Viceversa, a coloro che devono difendere il sistema informatico da quegli attacchi non basta sapere quali difese innalzare, essi devono innanzitutto conoscere l’azienda in cui lavorano, conoscerne il business, conoscere gli asset di cui dispone, le sfide commerciali, le opportunità che si presentano, saper tessere relazioni e spiegare umilmente dove anche la sicurezza rappresenta un’opportunità commerciale.
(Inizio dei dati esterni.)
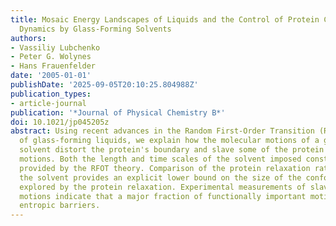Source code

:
 ```yaml
---
title: Mosaic Energy Landscapes of Liquids and the Control of Protein Conformational
  Dynamics by Glass-Forming Solvents
authors:
- Vassiliy Lubchenko
- Peter G. Wolynes
- Hans Frauenfelder
date: '2005-01-01'
publishDate: '2025-09-05T20:10:25.804988Z'
publication_types:
- article-journal
publication: '*Journal of Physical Chemistry B*'
doi: 10.1021/jp045205z
abstract: Using recent advances in the Random First-Order Transition (RFOT) Theory
  of glass-forming liquids, we explain how the molecular motions of a glass-forming
  solvent distort the protein's boundary and slave some of the protein's conformational
  motions. Both the length and time scales of the solvent imposed constraints are
  provided by the RFOT theory. Comparison of the protein relaxation rate to that of
  the solvent provides an explicit lower bound on the size of the conformational space
  explored by the protein relaxation. Experimental measurements of slaving of myoglobin
  motions indicate that a major fraction of functionally important motions have significant
  entropic barriers.
---
```

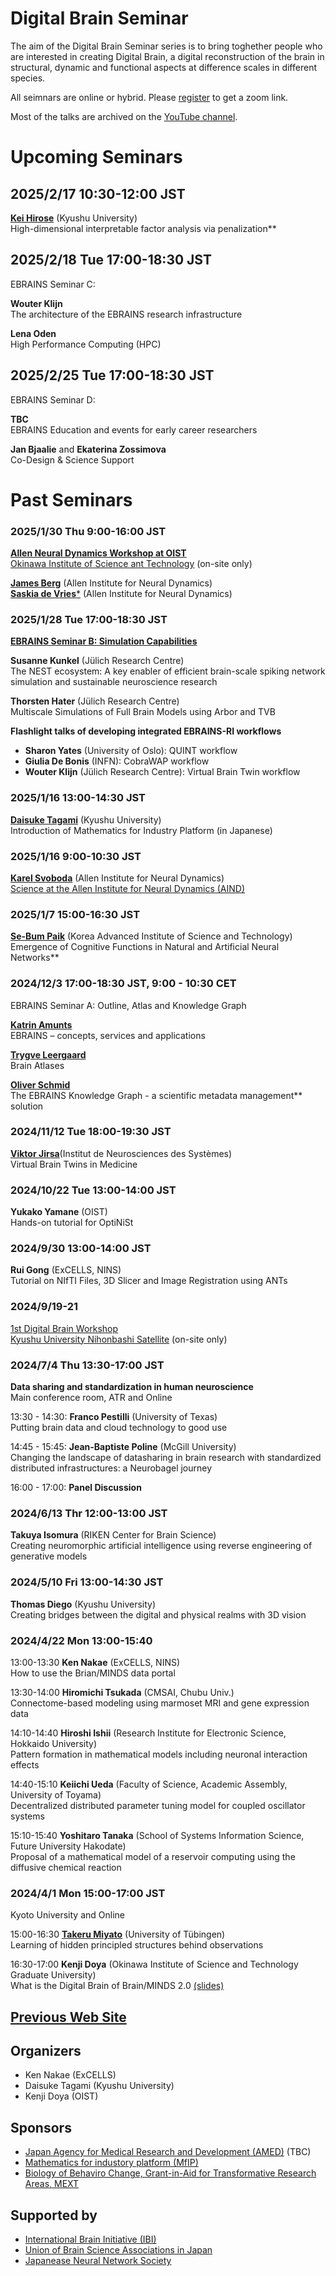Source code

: # Digital Brain Seminar

The aim of the Digital Brain Seminar series is to bring toghether people who are interested in creating Digital Brain, a digital reconstruction of the brain in structural, dynamic and functional aspects at difference scales in different species.

All seimnars are online or hybrid. Please [register](https://docs.google.com/forms/d/1duZBmrP8-1nVFSevK-VwitDGuL3oonJRR4SJCReSnrM/viewform?edit_requested=true) to get a zoom link.

Most of the talks are archived on the [YouTube channel](https://www.youtube.com/@kennakae2779).

# Upcoming Seminars

## 2025/2/17 10:30-12:00 JST

[**Kei Hirose**](https://keihirose.com/) (Kyushu University)  
High-dimensional interpretable factor analysis via penalization**

## 2025/2/18 Tue 17:00-18:30 JST
EBRAINS Seminar C: 

**Wouter Klijn**  
The architecture of the EBRAINS research infrastructure

**Lena Oden**  
High Performance Computing (HPC)

## 2025/2/25 Tue 17:00-18:30 JST
EBRAINS Seminar D: 

**TBC**  
EBRAINS Education and events for early career researchers 

**Jan Bjaalie** and **Ekaterina Zossimova**  
Co-Design & Science Support

# Past Seminars

### 2025/1/30 Thu 9:00-16:00 JST
[**Allen Neural Dynamics Workshop at OIST**](https://www.oist.jp/conference/allen-neural-dynamics-workshop)  
[Okinawa Institute of Science ant Technology](https://www.oist.jp/campus/access-map) (on-site only)

[**James Berg**](https://alleninstitute.org/person/jim-berg/) (Allen Institute for Neural Dynamics)  
[**Saskia de Vries***](https://alleninstitute.org/person/saskia-de-vries/) (Allen Institute for Neural Dynamics)

### 2025/1/28 Tue 17:00-18:30 JST
[**EBRAINS Seminar B: Simulation Capabilities**](20250128_EBRAINS_B.html)

**Susanne Kunkel** (Jülich Research Centre)  
The NEST ecosystem: A key enabler of efficient brain-scale spiking network simulation and sustainable neuroscience research

**Thorsten Hater** (Jülich Research Centre)  
Multiscale Simulations of Full Brain Models using Arbor and TVB

**Flashlight talks of developing integrated EBRAINS-RI workflows**  
*	**Sharon Yates** (University of Oslo): QUINT workflow
*	**Giulia De Bonis** (INFN): CobraWAP workflow
*	**Wouter Klijn** (Jülich Research Centre): Virtual Brain Twin workflow

### 2025/1/16 13:00-14:30 JST

[**Daisuke Tagami**](https://hyoka.ofc.kyushu-u.ac.jp/html/100023049_ja.html) (Kyushu University)  
Introduction of Mathematics for Industry Platform (in Japanese)

### 2025/1/16 9:00-10:30 JST

[**Karel Svoboda**]([20250116_Svoboda.html](https://alleninstitute.org/person/karel-svoboda-2/)) (Allen Institute for Neural Dynamics)  
[Science at the Allen Institute for Neural Dynamics (AIND)](20250116_Svoboda.html)

### 2025/1/7 15:00-16:30 JST

[**Se-Bum Paik**](https://cogi.kaist.ac.kr/) (Korea Advanced Institute of Science and Technology)  
Emergence of Cognitive Functions in Natural and Artificial Neural Networks**

### 2024/12/3 17:00-18:30 JST, 9:00 - 10:30 CET
EBRAINS Seminar A: Outline, Atlas and Knowledge Graph

[**Katrin Amunts**](https://www.fz-juelich.de/profile/amunts_k)  
EBRAINS – concepts, services and applications

[**Trygve Leergaard**](https://www.med.uio.no/imb/english/people/aca/leergaar/)  
Brain Atlases

[**Oliver Schmid**](https://www.cscs.ch/about/staff)  
The EBRAINS Knowledge Graph - a scientific metadata management** solution 

### 2024/11/12 Tue 18:00-19:30 JST

[**Viktor Jirsa**](https://ins-amu.fr/jirsaviktor)(Institut de Neurosciences des Systèmes)  
Virtual Brain Twins in Medicine

### 2024/10/22 Tue 13:00-14:00 JST

**Yukako Yamane** (OIST)  
Hands-on tutorial for OptiNiSt

### 2024/9/30 13:00-14:00 JST
**Rui Gong** (ExCELLS, NINS)  
Tutorial on NIfTI Files, 3D Slicer and Image Registration using ANTs

### 2024/9/19-21
[1st Digital Brain Workshop](https://boatneck-weeder-7b7.notion.site/1st-Digital-Brain-Workshop-131a68936dda4867a88fedd25dfaac92)  
[Kyushu University Nihonbashi Satellite](https://www.kyushu-u.ac.jp/ja/university/facility/nihonbashi/) (on-site only)

### 2024/7/4 Thu 13:30-17:00 JST
**Data sharing and standardization in human neuroscience**  
Main conference room, ATR and Online

13:30 - 14:30: **Franco Pestilli** (University of Texas)  
Putting brain data and cloud technology to good use

14:45 - 15:45: **Jean-Baptiste Poline** (McGill University)  
Changing the landscape of datasharing in brain research with standardized distributed infrastructures: a Neurobagel journey

16:00 - 17:00: **Panel Discussion**

### 2024/6/13 Thr 12:00-13:00 JST

**Takuya Isomura** (RIKEN Center for Brain Science)  
Creating neuromorphic artificial intelligence using reverse engineering of generative models

### 2024/5/10 Fri 13:00-14:30 JST

**Thomas Diego** (Kyushu University)  
Creating bridges between the digital and physical realms with 3D vision

### 2024/4/22 Mon 13:00-15:40

13:00-13:30 **Ken Nakae** (ExCELLS, NINS)  
How to use the Brian/MINDS data portal

13:30-14:00 **Hiromichi Tsukada** (CMSAI, Chubu Univ.)  
Connectome-based modeling using marmoset MRI and gene expression data

14:10-14:40 **Hiroshi Ishii** (Research Institute for Electronic Science, Hokkaido University)  
Pattern formation in mathematical models including neuronal interaction effects

14:40-15:10 **Keiichi Ueda** (Faculty of Science, Academic Assembly, University of Toyama)  
Decentralized distributed parameter tuning model for coupled oscillator systems

15:10-15:40 **Yoshitaro Tanaka** (School of Systems Information Science, Future University Hakodate)  
Proposal of a mathematical model of a reservoir computing using the diffusive chemical reaction

### 2024/4/1 Mon 15:00-17:00 JST
Kyoto University and Online

15:00-16:30 [**Takeru Miyato**](https://takerum.github.io/) (University of Tübingen)  
Learning of hidden principled structures behind observations

16:30-17:00 **Kenji Doya** (Okinawa Institute of Science and Technology Graduate University)  
What is the Digital Brain of Brain/MINDS 2.0 [(slides)](https://www.dropbox.com/scl/fi/x0eeqy623p8sx3lvqv6v3/Doya2024DigitalBrain.pdf?rlkey=t1eb3b90fw2zp6pann5yn5688&dl=0)

## [Previous Web Site](https://boatneck-weeder-7b7.notion.site/Digital-Brain-Seminar-90cc94badac64d32a281cba4245ed66d)

## Organizers
* Ken Nakae (ExCELLS)
* Daisuke Tagami (Kyushu University)
* Kenji Doya (OIST)

## Sponsors
* [Japan Agency for Medical Research and Development (AMED)](https://www.amed.go.jp/en/) (TBC)
* [Mathematics for industory platform (MfIP)](https://mfip.jp/)
* [Biology of Behaviro Change, Grant-in-Aid for Transformative Research Areas, MEXT](https://braidyn-bc.jp/)

## Supported by
* [International Brain Initiative (IBI)](https://www.internationalbraininitiative.org)
* [Union of Brain Science Associations in Japan](https://www.brainscience-union.jp/)
* [Japanease Neural Network Society](https://jnns.org/)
Gli esempi per vedere la sicurezza come asset e per incrementare le vendite non mancano: quale cliente di una banca, di una telco, di un’azienda di servizi, dall’energia alla salute, dal benessere al divertimento, accetterebbe di intrattenere rapporti o si fiderebbe di un’azienda che non è in grado di garantire sicurezza e riservatezza dei beni e delle informazioni che vengono loro affidati? Oggi poi, con il diffondersi esponenziale degli oggetti connessi alla rete, la cosiddetta Internet of Things, c’è da aspettarsi che presto anche i beni di consumo dovranno certificare sulla confezione non solo di essere conformi alle norme di qualità e di sicurezza “passiva” (quelli per intenderci che sono etichettati con il marchio “ ”) ma di essere anche “cybersicuri”. Sotto la spinta della crescente richiesta di sicurezza, anche gli organismi di certificazione internazionali finiranno col fissare le regole per definire la cybersecurity di un prodotto: perché non precederli e farne un argomento di vendita? Nessuno oggi vorrebbe correre il rischio che, ad esempio, il controllo della propria autovettura finisca, nel bel mezzo di un viaggio, nelle mani di un estraneo, eppure è stato dimostrato che potrebbe succedere.